> **AIM OF THE TASK**
Rewrite the data below, changing each "collectors" to "collected by" and keeping everything else identical.
[START SUPPLIED ENTRIES]
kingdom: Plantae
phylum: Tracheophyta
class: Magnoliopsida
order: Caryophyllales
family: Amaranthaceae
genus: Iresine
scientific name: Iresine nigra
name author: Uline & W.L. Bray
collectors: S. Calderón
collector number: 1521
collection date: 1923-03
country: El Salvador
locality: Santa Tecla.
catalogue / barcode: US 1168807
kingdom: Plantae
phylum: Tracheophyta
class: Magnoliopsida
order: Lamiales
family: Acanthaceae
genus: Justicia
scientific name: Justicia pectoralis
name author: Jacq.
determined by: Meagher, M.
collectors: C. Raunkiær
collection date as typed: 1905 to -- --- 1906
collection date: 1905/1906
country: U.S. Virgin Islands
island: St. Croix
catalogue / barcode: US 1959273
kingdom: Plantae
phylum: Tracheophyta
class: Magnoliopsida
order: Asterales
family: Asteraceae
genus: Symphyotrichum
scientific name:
[END SUPPLIED ENTRIES]
> **SOLUTION**
kingdom: Plantae
phylum: Tracheophyta
class: Magnoliopsida
order: Caryophyllales
family: Amaranthaceae
genus: Iresine
scientific name: Iresine nigra
name author: Uline & W.L. Bray
collected by: S. Calderón
collector number: 1521
collection date: 1923-03
country: El Salvador
locality: Santa Tecla.
catalogue / barcode: US 1168807
kingdom: Plantae
phylum: Tracheophyta
class: Magnoliopsida
order: Lamiales
family: Acanthaceae
genus: Justicia
scientific name: Justicia pectoralis
name author: Jacq.
determined by: Meagher, M.
collected by: C. Raunkiær
collection date as typed: 1905 to -- --- 1906
collection date: 1905/1906
country: U.S. Virgin Islands
island: St. Croix
catalogue / barcode: US 1959273
kingdom: Plantae
phylum: Tracheophyta
class: Magnoliopsida
order: Asterales
family: Asteraceae
genus: Symphyotrichum
scientific name:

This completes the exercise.